Job item: Line by line, copy all of the data exactly.

Extracted entries:

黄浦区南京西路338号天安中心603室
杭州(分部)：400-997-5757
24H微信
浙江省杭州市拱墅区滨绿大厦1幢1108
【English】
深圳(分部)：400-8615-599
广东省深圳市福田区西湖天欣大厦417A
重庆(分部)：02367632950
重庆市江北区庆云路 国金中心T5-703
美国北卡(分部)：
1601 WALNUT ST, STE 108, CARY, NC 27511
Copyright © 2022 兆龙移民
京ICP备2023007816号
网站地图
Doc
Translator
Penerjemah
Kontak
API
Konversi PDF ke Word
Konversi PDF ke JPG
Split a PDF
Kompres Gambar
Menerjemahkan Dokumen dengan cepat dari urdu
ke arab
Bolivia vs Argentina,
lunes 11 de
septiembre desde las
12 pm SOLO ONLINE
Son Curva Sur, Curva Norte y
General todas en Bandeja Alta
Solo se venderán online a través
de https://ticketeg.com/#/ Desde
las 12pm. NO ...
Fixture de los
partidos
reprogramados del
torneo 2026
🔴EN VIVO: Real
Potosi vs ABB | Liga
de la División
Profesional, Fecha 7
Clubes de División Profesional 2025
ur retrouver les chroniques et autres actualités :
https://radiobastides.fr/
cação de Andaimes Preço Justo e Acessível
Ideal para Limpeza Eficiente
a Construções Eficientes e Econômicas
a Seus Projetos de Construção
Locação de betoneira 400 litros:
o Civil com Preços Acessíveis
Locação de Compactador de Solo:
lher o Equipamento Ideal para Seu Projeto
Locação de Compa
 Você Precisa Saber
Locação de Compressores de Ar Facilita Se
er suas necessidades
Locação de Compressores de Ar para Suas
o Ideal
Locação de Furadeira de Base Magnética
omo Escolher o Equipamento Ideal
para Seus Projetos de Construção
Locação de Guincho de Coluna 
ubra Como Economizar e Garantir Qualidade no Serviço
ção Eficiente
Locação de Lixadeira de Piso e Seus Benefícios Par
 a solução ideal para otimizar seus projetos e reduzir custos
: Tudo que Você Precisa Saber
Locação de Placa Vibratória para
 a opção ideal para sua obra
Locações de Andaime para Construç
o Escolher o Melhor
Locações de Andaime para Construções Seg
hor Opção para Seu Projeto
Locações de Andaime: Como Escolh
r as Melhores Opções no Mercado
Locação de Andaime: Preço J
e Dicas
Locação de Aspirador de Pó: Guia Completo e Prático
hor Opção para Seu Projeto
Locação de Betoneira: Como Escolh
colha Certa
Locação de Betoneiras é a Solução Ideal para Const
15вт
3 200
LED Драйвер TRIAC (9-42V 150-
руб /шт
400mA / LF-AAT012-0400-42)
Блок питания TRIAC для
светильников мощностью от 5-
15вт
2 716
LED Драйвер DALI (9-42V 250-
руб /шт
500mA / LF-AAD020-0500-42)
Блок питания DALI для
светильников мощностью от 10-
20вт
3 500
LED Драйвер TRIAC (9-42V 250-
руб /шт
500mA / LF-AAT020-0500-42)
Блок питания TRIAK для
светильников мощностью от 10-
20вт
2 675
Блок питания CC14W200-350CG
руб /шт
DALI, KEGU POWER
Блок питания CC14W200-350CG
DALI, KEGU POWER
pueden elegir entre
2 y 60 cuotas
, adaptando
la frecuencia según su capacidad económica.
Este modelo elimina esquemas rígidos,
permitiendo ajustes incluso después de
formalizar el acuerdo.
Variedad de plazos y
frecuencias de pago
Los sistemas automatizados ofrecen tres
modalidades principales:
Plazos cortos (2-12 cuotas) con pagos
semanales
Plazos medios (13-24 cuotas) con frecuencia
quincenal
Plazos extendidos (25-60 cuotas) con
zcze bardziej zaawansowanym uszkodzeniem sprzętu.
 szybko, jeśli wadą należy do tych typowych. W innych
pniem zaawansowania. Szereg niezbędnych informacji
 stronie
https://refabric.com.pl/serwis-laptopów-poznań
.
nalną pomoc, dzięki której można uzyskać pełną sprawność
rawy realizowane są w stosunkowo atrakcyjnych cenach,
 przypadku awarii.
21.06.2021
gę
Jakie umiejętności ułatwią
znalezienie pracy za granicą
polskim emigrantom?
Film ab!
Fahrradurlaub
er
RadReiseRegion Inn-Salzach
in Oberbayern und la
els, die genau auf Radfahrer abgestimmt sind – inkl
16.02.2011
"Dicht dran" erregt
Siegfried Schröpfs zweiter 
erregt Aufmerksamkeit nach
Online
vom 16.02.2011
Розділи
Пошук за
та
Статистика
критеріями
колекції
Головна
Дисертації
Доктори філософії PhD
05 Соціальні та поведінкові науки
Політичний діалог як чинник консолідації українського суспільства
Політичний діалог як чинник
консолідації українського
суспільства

Task response:
黄浦区南京西路338号天安中心603室
杭州(分部)：400-997-5757
24H微信
浙江省杭州市拱墅区滨绿大厦1幢1108
【English】
深圳(分部)：400-8615-599
广东省深圳市福田区西湖天欣大厦417A
重庆(分部)：02367632950
重庆市江北区庆云路 国金中心T5-703
美国北卡(分部)：
1601 WALNUT ST, STE 108, CARY, NC 27511
Copyright © 2022 兆龙移民
京ICP备2023007816号
网站地图
Doc
Translator
Penerjemah
Kontak
API
Konversi PDF ke Word
Konversi PDF ke JPG
Split a PDF
Kompres Gambar
Menerjemahkan Dokumen dengan cepat dari urdu
ke arab
Bolivia vs Argentina,
lunes 11 de
septiembre desde las
12 pm SOLO ONLINE
Son Curva Sur, Curva Norte y
General todas en Bandeja Alta
Solo se venderán online a través
de https://ticketeg.com/#/ Desde
las 12pm. NO ...
Fixture de los
partidos
reprogramados del
torneo 2026
🔴EN VIVO: Real
Potosi vs ABB | Liga
de la División
Profesional, Fecha 7
Clubes de División Profesional 2025
ur retrouver les chroniques et autres actualités :
https://radiobastides.fr/
cação de Andaimes Preço Justo e Acessível
Ideal para Limpeza Eficiente
a Construções Eficientes e Econômicas
a Seus Projetos de Construção
Locação de betoneira 400 litros:
o Civil com Preços Acessíveis
Locação de Compactador de Solo:
lher o Equipamento Ideal para Seu Projeto
Locação de Compa
 Você Precisa Saber
Locação de Compressores de Ar Facilita Se
er suas necessidades
Locação de Compressores de Ar para Suas
o Ideal
Locação de Furadeira de Base Magnética
omo Escolher o Equipamento Ideal
para Seus Projetos de Construção
Locação de Guincho de Coluna 
ubra Como Economizar e Garantir Qualidade no Serviço
ção Eficiente
Locação de Lixadeira de Piso e Seus Benefícios Par
 a solução ideal para otimizar seus projetos e reduzir custos
: Tudo que Você Precisa Saber
Locação de Placa Vibratória para
 a opção ideal para sua obra
Locações de Andaime para Construç
o Escolher o Melhor
Locações de Andaime para Construções Seg
hor Opção para Seu Projeto
Locações de Andaime: Como Escolh
r as Melhores Opções no Mercado
Locação de Andaime: Preço J
e Dicas
Locação de Aspirador de Pó: Guia Completo e Prático
hor Opção para Seu Projeto
Locação de Betoneira: Como Escolh
colha Certa
Locação de Betoneiras é a Solução Ideal para Const
15вт
3 200
LED Драйвер TRIAC (9-42V 150-
руб /шт
400mA / LF-AAT012-0400-42)
Блок питания TRIAC для
светильников мощностью от 5-
15вт
2 716
LED Драйвер DALI (9-42V 250-
руб /шт
500mA / LF-AAD020-0500-42)
Блок питания DALI для
светильников мощностью от 10-
20вт
3 500
LED Драйвер TRIAC (9-42V 250-
руб /шт
500mA / LF-AAT020-0500-42)
Блок питания TRIAK для
светильников мощностью от 10-
20вт
2 675
Блок питания CC14W200-350CG
руб /шт
DALI, KEGU POWER
Блок питания CC14W200-350CG
DALI, KEGU POWER
pueden elegir entre
2 y 60 cuotas
, adaptando
la frecuencia según su capacidad económica.
Este modelo elimina esquemas rígidos,
permitiendo ajustes incluso después de
formalizar el acuerdo.
Variedad de plazos y
frecuencias de pago
Los sistemas automatizados ofrecen tres
modalidades principales:
Plazos cortos (2-12 cuotas) con pagos
semanales
Plazos medios (13-24 cuotas) con frecuencia
quincenal
Plazos extendidos (25-60 cuotas) con
zcze bardziej zaawansowanym uszkodzeniem sprzętu.
 szybko, jeśli wadą należy do tych typowych. W innych
pniem zaawansowania. Szereg niezbędnych informacji
 stronie
https://refabric.com.pl/serwis-laptopów-poznań
.
nalną pomoc, dzięki której można uzyskać pełną sprawność
rawy realizowane są w stosunkowo atrakcyjnych cenach,
 przypadku awarii.
21.06.2021
gę
Jakie umiejętności ułatwią
znalezienie pracy za granicą
polskim emigrantom?
Film ab!
Fahrradurlaub
er
RadReiseRegion Inn-Salzach
in Oberbayern und la
els, die genau auf Radfahrer abgestimmt sind – inkl
16.02.2011
"Dicht dran" erregt
Siegfried Schröpfs zweiter 
erregt Aufmerksamkeit nach
Online
vom 16.02.2011
Розділи
Пошук за
та
Статистика
критеріями
колекції
Головна
Дисертації
Доктори філософії PhD
05 Соціальні та поведінкові науки
Політичний діалог як чинник консолідації українського суспільства
Політичний діалог як чинник
консолідації українського
суспільства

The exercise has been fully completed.